[What the task requires] Check every line of the entries below for the word "linecap", and copy the ones that have it.

##############################

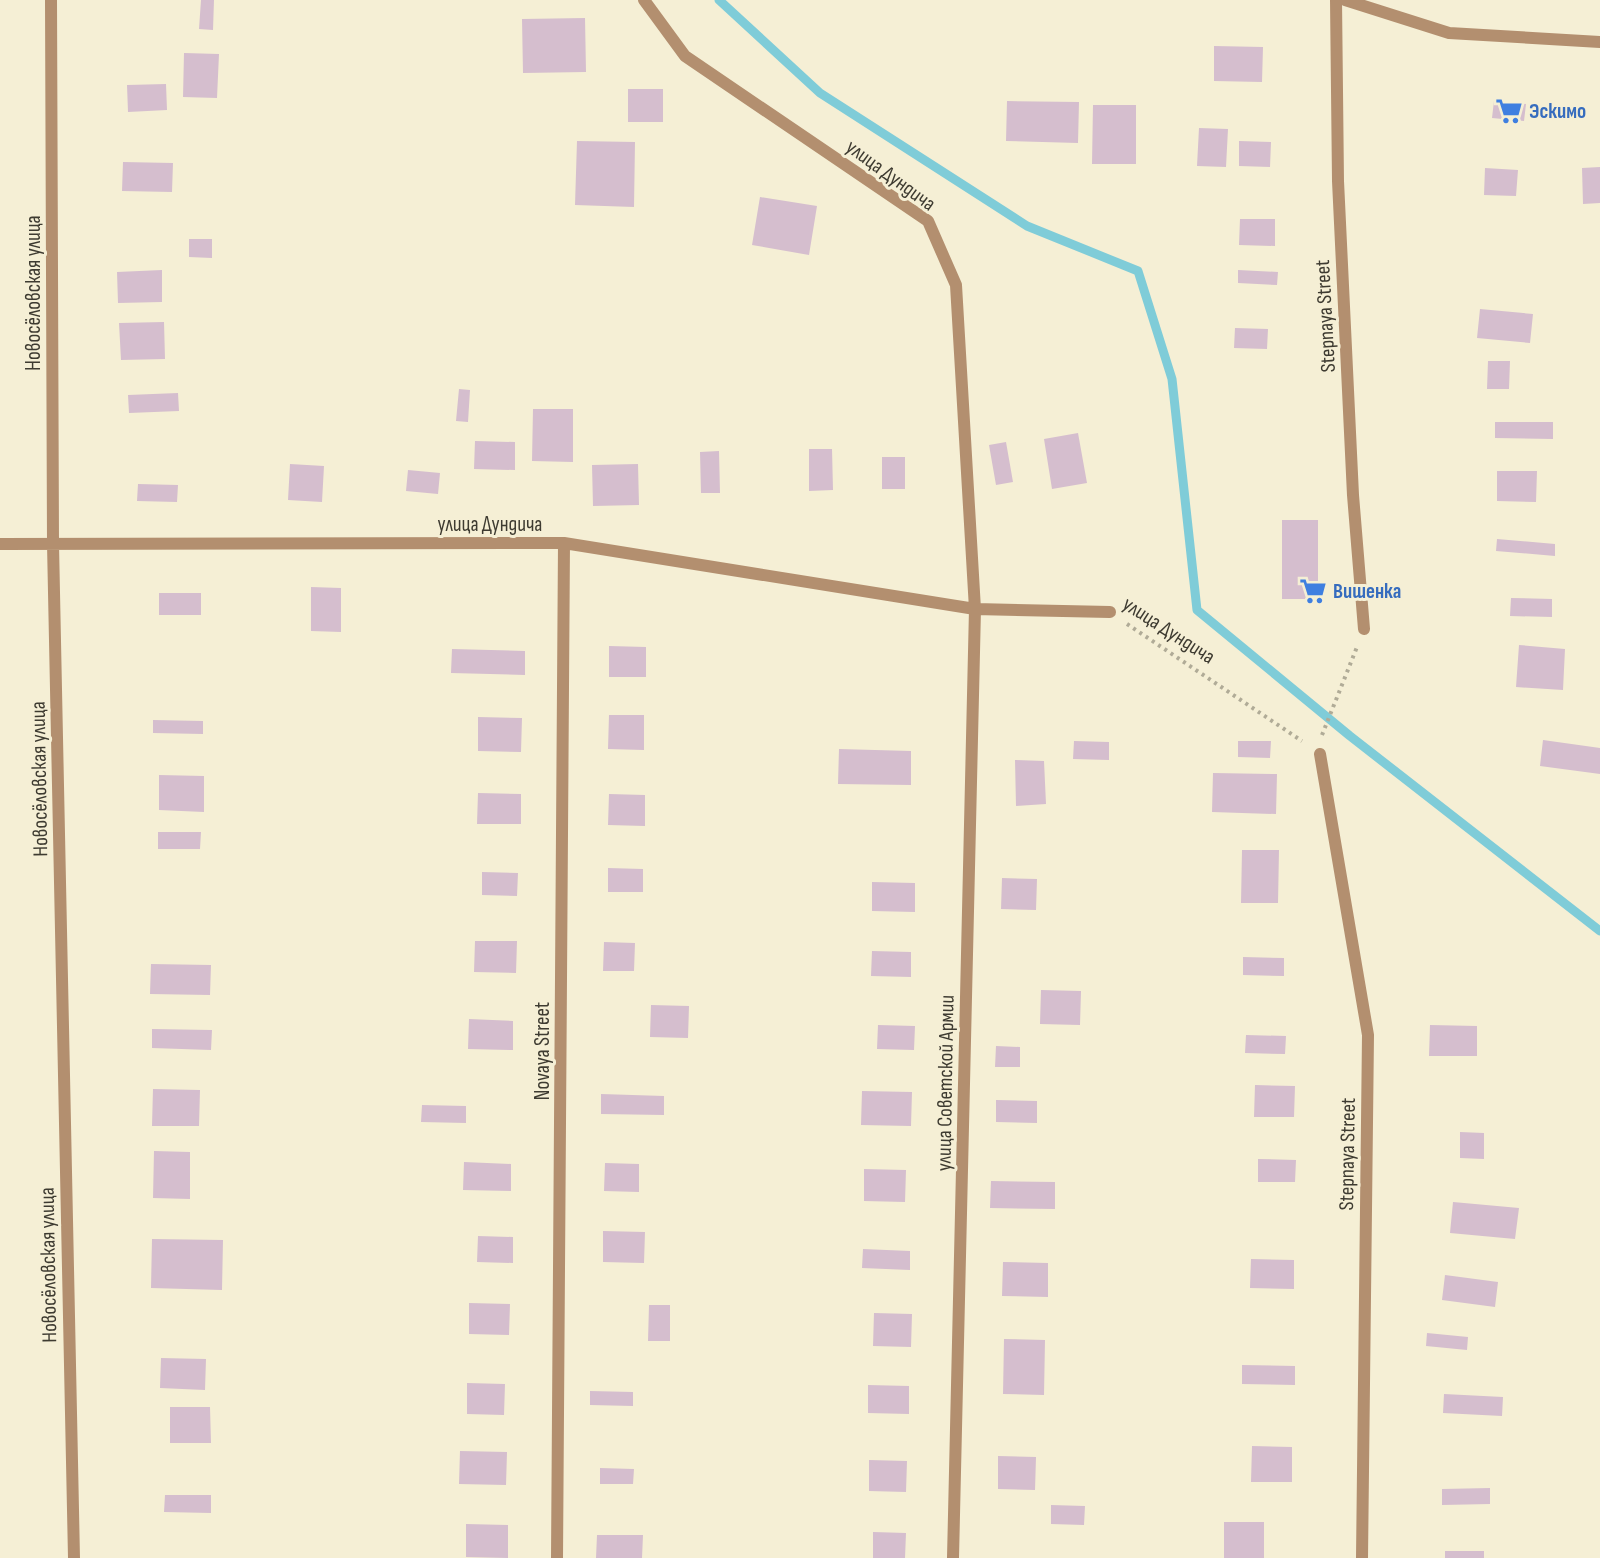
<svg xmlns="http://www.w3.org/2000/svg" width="1600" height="1558" viewBox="0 0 1600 1558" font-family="'Sofia Sans Condensed',sans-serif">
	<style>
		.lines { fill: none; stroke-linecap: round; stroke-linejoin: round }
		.stream { stroke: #7fccd8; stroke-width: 9 }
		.building { fill: #d5bece }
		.path { stroke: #b0ab97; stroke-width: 4; stroke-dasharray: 3 4.5; stroke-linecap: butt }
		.street { stroke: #b38f6f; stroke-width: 12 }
		.labels { text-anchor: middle; stroke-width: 6; stroke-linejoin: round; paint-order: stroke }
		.shop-label { font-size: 21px; font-weight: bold; fill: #366cbe; stroke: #f5efd5; text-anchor: start }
		.street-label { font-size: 21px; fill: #3e3b31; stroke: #f5efd5 }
	</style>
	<rect width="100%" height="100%" fill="#f5efd5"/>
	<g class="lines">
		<path class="stream" d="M719 0 820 93 1027 226 1138 271 1172 379 1197 610 1350 736 1600 931"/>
	</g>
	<path class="building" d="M201 0H214L213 30 199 29Z
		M585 18 586 72 523 73 522 19Z
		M1214 46 1263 47 1262 82 1214 81Z
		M184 53 219 54 217 98 183 97Z
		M166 84 167 110 128 112 127 85Z
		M628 89H663V122H628Z
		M1007 101 1079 102 1078 143 1006 141Z
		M1494 101 1526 104 1524 121 1492 118Z
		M1093 105H1136V164H1092Z
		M1199 128 1228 129 1226 167 1197 166Z
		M577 141 635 142 634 207 575 205Z
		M1239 141 1271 142 1270 167 1239 166Z
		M123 162 173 163 172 192 122 191Z
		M1600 167V203L1583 204 1582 168Z
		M1485 168 1518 170 1516 196 1484 195Z
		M760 197 817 206 809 255 752 245Z
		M1240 219H1275V246L1239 245Z
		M189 239H212V258L189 257Z
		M162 270V302L118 303 117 272Z
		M1238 270 1278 272 1277 285 1238 283Z
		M1480 309 1533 314 1530 343 1477 338Z
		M164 322 165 359 121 360 119 323Z
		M1235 328 1268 329 1267 349 1234 348Z
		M1488 361H1510L1509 389H1487Z
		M459 389 470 390 468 422 456 421Z
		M178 393 179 411 129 413 128 395Z
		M533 409H573V462L532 461Z
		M1495 422H1553V439L1495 438Z
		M1078 433 1087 483 1052 489 1044 439Z
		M475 441 515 442V470L474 469Z
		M1006 442 1013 482 996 485 989 445Z
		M809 449H832L833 490 809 491Z
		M719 451 720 493H701L700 452Z
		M882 457H905V489H882Z
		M290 464 324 466 322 502 288 500Z
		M638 464 639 505 593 506 592 465Z
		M408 470 440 473 438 494 406 491Z
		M1497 471H1537L1536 502 1497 501Z
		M138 484 178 485 177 502 137 501Z
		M1282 520H1318V599H1282Z
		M1497 539 1555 544V556L1496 551Z
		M311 587 341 588V632L311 631Z
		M159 593H201V615H159Z
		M1511 598 1552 599V617L1510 616Z
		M1519 645 1565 649 1563 690 1516 687Z
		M609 646 646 647V677H609Z
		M452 649 525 651V675L451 673Z
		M609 715H644V750L608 749Z
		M478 717 522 718 521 752 478 751Z
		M153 720 203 721V734L153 733Z
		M1543 740 1600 748V774L1540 766Z
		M1074 741 1109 742V760L1073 759Z
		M1238 741H1271L1270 758 1238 757Z
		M839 749 911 751V785L838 784Z
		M1015 760 1044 761 1046 804 1016 806Z
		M1213 773 1277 774 1276 814 1212 812Z
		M159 775 204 776V812L159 810Z
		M478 793 521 794V824H477Z
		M609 794 645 795V826L608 825Z
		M158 832H201L200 849H158Z
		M1242 850H1279L1278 903H1241Z
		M608 868 643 869V892H608Z
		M482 872 518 873 517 896 482 895Z
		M1002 878 1037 879 1036 910 1001 909Z
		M872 882 915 883V912L872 911Z
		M475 941H517L516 973 474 972Z
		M604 942 635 943 634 971H603Z
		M872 951 911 952V977L871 976Z
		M1243 957 1284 958V976L1243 975Z
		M151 964 211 965 210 995 150 994Z
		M1041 990 1081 991 1080 1025 1040 1024Z
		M651 1005 689 1006 688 1038 650 1037Z
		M469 1019 513 1021V1050L468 1049Z
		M878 1025 915 1026 914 1050 877 1049Z
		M1430 1025 1477 1026V1056H1429Z
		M152 1029 212 1030 211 1050 152 1048Z
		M1246 1035 1286 1036 1285 1054 1245 1053Z
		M996 1046 1020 1047V1067H995Z
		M1255 1085 1295 1086 1294 1117H1254Z
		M153 1089 200 1090 199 1126H152Z
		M862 1091 912 1092 911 1126 861 1125Z
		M601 1094 664 1096V1115L601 1114Z
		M996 1100 1037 1101V1123L996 1122Z
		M422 1105 466 1106V1123L421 1122Z
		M1460 1132 1484 1133V1159L1460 1158Z
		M154 1151 190 1152V1199L153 1198Z
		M1258 1159 1296 1160 1295 1182H1258Z
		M464 1162 511 1164V1191L463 1190Z
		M605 1163 639 1164V1192L604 1191Z
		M864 1169 906 1170 905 1202 864 1201Z
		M991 1181 1055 1182V1209L990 1208Z
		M1453 1202 1519 1208 1515 1239 1450 1233Z
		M603 1231 645 1232 644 1263 603 1262Z
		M478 1236 513 1237V1263L477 1262Z
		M152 1239 223 1240 222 1290 151 1288Z
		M863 1249 910 1251V1270L862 1268Z
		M1251 1259 1294 1260V1289L1250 1288Z
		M1003 1262 1048 1263V1297L1002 1296Z
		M1445 1275 1498 1282 1495 1307 1442 1300Z
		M469 1303 510 1304 509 1335 469 1334Z
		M649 1305H670V1341H648Z
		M874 1313 912 1314 911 1347 873 1346Z
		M1427 1333 1468 1337 1467 1350 1426 1346Z
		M1004 1339 1045 1340 1044 1395 1003 1394Z
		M161 1358 206 1359 205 1390 160 1388Z
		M1242 1365 1295 1366V1385L1242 1384Z
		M467 1383 505 1384 504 1415 467 1414Z
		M868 1385 909 1386V1414L868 1413Z
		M590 1391 633 1392V1406L590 1405Z
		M1444 1394 1503 1397 1502 1416 1443 1413Z
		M170 1407H210L211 1443H170Z
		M1252 1446 1292 1447V1482H1251Z
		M460 1451 507 1452 506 1485 459 1484Z
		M998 1456 1036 1457 1035 1490 998 1489Z
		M869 1460 907 1461 906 1492 869 1491Z
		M600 1468 634 1469 633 1484H600Z
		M1490 1488V1504L1442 1505V1489Z
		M165 1495H211V1513L164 1512Z
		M1051 1505 1085 1506 1084 1525 1051 1524Z
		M1224 1522H1264V1558H1224Z
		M466 1524 508 1525V1558L466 1557Z
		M873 1532 906 1533 905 1558H873Z
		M597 1535H643L642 1558H596Z
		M1445 1551H1484V1558H1445Z"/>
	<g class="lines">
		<path class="path" d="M1127 624 1302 741
			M1322 735 1357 647"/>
		<path class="street" d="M51 0 53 544 74 1558
			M644 0 685 56 928 221 956 285 975 609 953 1558
			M1336 0 1338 181 1353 495 1364 629
			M1345 0 1449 33 1600 42
			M0 544 564 543 975 609 1110 612
			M1320 754 1368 1035 1362 1558
			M557 1558 564 543"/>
	</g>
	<defs>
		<symbol id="supermarket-bare" viewBox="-9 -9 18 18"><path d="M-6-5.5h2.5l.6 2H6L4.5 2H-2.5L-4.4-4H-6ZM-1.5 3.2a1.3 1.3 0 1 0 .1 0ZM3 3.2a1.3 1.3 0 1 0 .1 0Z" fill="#3f7fe0" stroke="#f5efd5" stroke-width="2.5" paint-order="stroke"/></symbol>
	</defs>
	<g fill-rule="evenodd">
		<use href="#supermarket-bare" x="1490" y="92" width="38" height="38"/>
		<use href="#supermarket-bare" x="1294" y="572" width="38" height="38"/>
	</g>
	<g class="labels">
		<g class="shop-label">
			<text x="1529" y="118">Эскимо</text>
			<text x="1333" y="598">Вишенка</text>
		</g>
		<g class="street-label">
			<text transform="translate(891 175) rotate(36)" y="7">улица Дундича</text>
			<text transform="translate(33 293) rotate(-90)" y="7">Новосёловская улица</text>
			<text transform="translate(1325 316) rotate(-93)" y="7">Stepnaya Street</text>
			<text x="490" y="531">улица Дундича</text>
			<text transform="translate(1169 630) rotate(33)" y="7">улица Дундича</text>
			<text transform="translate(39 779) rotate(-91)" y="7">Новосёловская улица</text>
			<text transform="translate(542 1051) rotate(-90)" y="7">Novaya Street</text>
			<text transform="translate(945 1083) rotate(-89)" y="7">улица Советской Армии</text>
			<text transform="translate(1347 1154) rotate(-89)" y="7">Stepnaya Street</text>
			<text transform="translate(48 1265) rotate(-91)" y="7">Новосёловская улица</text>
		</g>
	</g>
</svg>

##############################

[Answer box]
		.lines { fill: none; stroke-linecap: round; stroke-linejoin: round }
		.path { stroke: #b0ab97; stroke-width: 4; stroke-dasharray: 3 4.5; stroke-linecap: butt }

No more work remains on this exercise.